(Dataset entries)
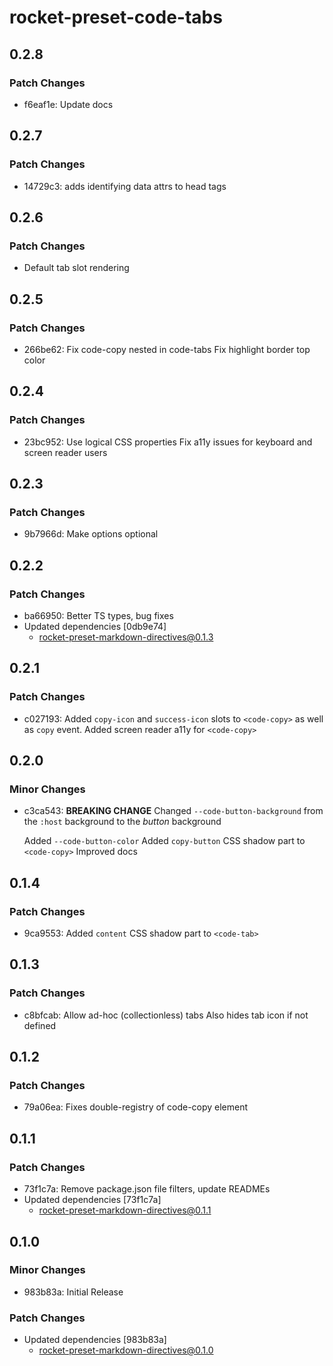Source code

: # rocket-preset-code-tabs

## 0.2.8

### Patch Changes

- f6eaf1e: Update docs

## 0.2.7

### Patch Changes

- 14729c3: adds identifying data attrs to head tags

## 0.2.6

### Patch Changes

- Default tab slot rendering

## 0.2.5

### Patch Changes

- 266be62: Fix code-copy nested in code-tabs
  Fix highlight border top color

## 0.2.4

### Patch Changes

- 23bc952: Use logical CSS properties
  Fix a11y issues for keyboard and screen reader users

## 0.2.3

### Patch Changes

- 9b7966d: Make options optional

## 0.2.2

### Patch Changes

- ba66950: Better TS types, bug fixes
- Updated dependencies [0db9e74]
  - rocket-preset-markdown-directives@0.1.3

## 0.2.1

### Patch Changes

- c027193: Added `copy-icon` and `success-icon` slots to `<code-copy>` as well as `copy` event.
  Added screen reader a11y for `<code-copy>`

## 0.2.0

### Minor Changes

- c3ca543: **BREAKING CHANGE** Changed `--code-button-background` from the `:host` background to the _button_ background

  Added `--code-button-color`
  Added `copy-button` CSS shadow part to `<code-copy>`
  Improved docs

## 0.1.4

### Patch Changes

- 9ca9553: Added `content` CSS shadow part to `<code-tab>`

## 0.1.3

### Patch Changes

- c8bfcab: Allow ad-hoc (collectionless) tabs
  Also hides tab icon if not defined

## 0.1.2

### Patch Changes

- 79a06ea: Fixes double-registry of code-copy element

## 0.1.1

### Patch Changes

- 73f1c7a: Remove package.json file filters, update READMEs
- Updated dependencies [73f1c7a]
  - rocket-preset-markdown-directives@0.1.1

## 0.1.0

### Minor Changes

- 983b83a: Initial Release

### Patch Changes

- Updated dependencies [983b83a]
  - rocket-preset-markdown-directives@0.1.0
* * *
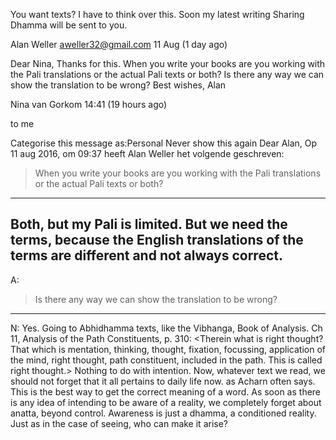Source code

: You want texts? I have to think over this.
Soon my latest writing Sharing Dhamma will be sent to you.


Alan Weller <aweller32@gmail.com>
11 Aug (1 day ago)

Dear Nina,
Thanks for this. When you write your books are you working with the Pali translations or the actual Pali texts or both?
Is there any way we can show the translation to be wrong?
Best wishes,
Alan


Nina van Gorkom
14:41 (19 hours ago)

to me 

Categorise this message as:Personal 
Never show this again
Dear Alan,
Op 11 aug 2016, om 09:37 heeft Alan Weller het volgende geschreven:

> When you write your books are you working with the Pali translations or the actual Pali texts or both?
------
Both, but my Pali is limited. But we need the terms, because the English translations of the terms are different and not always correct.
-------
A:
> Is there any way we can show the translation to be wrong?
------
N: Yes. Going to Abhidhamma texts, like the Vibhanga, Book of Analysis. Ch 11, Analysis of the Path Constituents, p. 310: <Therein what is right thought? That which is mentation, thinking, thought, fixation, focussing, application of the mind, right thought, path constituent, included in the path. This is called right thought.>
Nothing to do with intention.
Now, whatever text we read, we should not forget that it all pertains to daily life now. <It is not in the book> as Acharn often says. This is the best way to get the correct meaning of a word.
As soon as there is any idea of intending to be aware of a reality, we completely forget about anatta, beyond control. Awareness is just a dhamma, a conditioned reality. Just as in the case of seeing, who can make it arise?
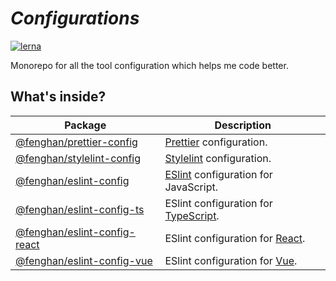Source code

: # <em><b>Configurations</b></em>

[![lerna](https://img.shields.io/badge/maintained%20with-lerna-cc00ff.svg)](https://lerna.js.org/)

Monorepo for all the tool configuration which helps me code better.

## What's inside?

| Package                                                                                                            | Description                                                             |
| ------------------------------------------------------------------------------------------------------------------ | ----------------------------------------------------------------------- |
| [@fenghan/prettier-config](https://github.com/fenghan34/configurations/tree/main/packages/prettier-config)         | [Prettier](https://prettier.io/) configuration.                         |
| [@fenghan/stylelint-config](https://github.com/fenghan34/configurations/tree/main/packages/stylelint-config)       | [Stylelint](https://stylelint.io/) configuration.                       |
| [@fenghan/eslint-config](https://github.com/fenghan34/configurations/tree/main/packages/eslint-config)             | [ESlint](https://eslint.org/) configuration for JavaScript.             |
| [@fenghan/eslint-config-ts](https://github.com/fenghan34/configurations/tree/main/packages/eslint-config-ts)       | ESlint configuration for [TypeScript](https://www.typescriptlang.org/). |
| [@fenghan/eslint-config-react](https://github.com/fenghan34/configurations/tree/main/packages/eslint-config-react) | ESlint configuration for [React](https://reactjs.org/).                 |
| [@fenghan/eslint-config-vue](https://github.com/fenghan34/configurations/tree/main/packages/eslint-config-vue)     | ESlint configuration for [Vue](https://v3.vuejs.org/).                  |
---
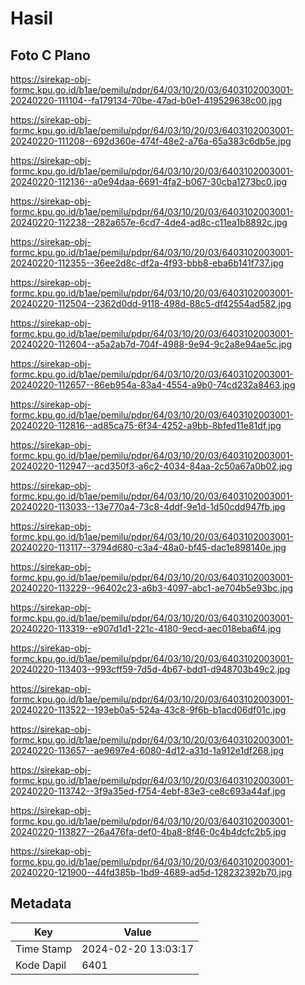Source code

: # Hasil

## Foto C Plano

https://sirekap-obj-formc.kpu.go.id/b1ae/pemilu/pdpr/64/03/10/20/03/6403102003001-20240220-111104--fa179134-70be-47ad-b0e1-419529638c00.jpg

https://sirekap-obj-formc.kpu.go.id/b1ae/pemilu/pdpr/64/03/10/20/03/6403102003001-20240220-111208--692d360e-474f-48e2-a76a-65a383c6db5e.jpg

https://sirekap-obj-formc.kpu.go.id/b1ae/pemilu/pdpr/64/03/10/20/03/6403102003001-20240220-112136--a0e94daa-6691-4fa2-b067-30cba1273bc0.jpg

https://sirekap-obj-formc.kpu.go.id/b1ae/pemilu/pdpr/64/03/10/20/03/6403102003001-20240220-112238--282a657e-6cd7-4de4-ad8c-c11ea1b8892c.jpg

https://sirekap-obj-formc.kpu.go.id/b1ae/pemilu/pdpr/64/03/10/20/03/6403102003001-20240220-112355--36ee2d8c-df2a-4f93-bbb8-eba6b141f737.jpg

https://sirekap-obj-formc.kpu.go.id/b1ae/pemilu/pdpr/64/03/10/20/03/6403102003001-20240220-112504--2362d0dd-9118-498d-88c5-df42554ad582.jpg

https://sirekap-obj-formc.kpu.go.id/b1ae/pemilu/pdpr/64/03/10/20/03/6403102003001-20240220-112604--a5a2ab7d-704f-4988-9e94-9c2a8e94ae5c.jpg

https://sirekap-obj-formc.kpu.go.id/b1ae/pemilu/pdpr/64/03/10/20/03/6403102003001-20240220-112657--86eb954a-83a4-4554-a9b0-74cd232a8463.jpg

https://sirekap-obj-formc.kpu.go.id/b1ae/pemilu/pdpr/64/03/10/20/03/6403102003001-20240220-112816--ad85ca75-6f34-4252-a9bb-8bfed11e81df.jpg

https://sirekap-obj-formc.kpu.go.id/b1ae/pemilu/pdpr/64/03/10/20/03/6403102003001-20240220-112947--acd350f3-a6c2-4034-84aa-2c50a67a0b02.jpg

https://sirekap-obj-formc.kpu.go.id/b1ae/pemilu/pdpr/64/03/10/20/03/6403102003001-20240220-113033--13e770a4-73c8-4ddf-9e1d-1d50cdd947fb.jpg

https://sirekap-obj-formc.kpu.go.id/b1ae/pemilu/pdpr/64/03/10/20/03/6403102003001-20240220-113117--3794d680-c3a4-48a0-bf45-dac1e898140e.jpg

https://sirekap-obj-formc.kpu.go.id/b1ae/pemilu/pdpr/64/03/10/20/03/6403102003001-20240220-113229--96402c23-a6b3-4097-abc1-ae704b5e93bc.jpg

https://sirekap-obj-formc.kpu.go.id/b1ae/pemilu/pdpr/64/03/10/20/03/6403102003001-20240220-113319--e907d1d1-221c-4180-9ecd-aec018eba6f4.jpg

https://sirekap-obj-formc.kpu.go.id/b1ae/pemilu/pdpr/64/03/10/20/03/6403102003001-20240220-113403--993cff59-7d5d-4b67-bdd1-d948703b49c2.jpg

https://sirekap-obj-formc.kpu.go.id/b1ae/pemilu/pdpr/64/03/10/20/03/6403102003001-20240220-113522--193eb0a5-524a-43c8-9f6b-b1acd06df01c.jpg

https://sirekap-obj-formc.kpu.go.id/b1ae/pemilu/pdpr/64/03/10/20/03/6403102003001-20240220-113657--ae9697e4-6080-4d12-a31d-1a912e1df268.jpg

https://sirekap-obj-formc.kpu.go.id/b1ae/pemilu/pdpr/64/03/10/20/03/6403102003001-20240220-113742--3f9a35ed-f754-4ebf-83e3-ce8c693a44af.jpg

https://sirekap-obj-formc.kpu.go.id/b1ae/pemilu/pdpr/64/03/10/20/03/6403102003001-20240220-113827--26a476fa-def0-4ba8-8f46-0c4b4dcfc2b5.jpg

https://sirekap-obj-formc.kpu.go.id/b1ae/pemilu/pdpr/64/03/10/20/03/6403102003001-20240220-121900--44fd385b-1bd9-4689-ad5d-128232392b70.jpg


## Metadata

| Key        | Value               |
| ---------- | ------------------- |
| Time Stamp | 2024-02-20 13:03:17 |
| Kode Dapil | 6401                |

= Work order =
State how many lines of the records above contain the string "reader", matching case exactly. Give only the number.

= Exercise answer =
2